Why Poor Officiating Is Ruining the NFL

ARLINGTON, TX - SEPTEMBER 26:  NFL referee, Ed Hochuli #85 at Cowboys Stadium on September 26, 2011 in Arlington, Texas.  (Photo by Ronald Martinez/Getty Images)
Ronald Martinez/Getty Images
Adam OdekirkContributor IIDecember 18, 2011

Is there a pass down the field where fans are not looking everywhere for a flag? Along the same lines, is there ever a QB pressure that ends with a passer on his back that doesn't draw a flag?

Every week there seems to be a frustrating missed call or bad call that mars the finish of a game more than a botched call did the previous week.

Poor officiating is not just affecting the outcomes of games on the field, but it may be helping to rewrite the record books as well.

Players like Dan Marino are having to be gracious as they watch their long-held passing yardage record be assaulted by multiple players in one season because of the favorable passing rules that are being enforced.

No defensive secondary player can feel like they are able to unleash their inner Ronnie Lott for fear of drawing crippling penalties that flip the field for their teams. If that is the way those hits and physical coverages are going to be called, then what choice do defenders have than to be insanely cautious when running down the field?

Receivers are not nearly as worried about the outcome of the play and the acting job that follows the incompletion has become almost as important, and in some cases more important, than the actual effort to catch the ball.

Somewhere along the line, the push for player safety gave the referees an excuse to insert themselves into the game in a way that they never had before.

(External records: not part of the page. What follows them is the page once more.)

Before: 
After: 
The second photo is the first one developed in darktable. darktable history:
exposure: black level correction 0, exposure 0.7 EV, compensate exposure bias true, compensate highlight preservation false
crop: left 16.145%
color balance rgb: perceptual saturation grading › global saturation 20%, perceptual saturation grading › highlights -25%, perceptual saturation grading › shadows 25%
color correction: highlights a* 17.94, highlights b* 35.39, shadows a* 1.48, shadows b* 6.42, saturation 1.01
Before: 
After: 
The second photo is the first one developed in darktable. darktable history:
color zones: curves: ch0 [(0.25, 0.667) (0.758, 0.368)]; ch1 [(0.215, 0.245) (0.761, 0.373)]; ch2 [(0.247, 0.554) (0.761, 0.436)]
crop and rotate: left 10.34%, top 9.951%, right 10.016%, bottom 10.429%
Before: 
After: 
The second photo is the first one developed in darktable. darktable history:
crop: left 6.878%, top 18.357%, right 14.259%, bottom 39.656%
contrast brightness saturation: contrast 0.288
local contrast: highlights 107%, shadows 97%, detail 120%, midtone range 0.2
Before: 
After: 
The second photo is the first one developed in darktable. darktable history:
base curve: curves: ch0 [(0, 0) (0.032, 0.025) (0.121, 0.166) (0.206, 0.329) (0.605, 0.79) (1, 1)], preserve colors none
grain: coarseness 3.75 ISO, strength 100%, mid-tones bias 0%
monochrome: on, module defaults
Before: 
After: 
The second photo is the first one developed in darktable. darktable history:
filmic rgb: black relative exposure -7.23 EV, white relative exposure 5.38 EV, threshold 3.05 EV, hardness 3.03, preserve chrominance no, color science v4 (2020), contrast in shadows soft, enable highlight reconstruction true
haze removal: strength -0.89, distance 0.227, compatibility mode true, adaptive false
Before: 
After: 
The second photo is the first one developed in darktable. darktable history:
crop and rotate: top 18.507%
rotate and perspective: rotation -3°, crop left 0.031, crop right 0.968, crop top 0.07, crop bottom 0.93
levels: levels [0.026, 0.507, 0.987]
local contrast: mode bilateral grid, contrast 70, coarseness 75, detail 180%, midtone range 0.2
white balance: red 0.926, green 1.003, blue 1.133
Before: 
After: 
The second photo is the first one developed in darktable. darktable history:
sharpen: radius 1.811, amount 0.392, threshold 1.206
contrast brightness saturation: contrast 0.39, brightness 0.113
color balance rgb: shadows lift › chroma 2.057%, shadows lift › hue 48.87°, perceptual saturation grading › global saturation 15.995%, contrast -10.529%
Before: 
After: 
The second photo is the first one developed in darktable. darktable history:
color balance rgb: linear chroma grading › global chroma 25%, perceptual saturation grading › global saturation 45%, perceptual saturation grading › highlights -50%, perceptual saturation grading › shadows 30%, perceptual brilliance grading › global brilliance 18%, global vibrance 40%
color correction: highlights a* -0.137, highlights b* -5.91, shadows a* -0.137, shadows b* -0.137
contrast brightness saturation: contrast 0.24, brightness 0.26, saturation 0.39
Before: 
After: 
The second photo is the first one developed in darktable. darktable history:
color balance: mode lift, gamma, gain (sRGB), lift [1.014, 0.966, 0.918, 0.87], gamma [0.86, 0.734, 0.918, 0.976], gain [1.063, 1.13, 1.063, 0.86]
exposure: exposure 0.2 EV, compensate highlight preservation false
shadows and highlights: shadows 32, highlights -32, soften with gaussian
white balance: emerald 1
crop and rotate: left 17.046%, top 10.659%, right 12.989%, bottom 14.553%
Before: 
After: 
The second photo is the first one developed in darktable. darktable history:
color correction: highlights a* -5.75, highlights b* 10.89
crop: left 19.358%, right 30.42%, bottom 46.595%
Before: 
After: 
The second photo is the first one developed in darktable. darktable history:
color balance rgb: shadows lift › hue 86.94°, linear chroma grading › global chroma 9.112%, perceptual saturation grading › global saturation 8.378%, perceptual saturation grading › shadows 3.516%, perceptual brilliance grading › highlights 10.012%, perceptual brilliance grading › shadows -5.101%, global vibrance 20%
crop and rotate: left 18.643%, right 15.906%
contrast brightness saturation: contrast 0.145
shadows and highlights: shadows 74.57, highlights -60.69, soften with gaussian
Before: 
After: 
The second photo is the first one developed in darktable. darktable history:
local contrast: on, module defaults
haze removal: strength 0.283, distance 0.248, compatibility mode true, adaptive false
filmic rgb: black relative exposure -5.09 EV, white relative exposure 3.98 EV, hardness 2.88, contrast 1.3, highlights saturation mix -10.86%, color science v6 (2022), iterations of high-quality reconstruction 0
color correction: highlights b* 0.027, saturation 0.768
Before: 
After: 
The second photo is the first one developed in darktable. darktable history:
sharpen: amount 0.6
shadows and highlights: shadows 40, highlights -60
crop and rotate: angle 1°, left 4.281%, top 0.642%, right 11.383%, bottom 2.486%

All of a sudden plays that were once "textbook" in terms of placing your helmet on the ball and separating it from the man are now too dangerous to have a place in the game.

A ferocious pass rusher has to be sure to hit a quarterback slightly below the head, but far enough above his knees to not have the appearance of the intent to injure.

Many experts have said it, but how long will it be before the league allows the refs to legislate the "football" right out of NFL football?

It's a tough line to tow because the lasting effects of head injuries are being felt all over the sporting world. Players deserve to have a focus put on their well being, but there must be a better attempt made at trying to find a middle ground between allowing hard hitting and protecting players.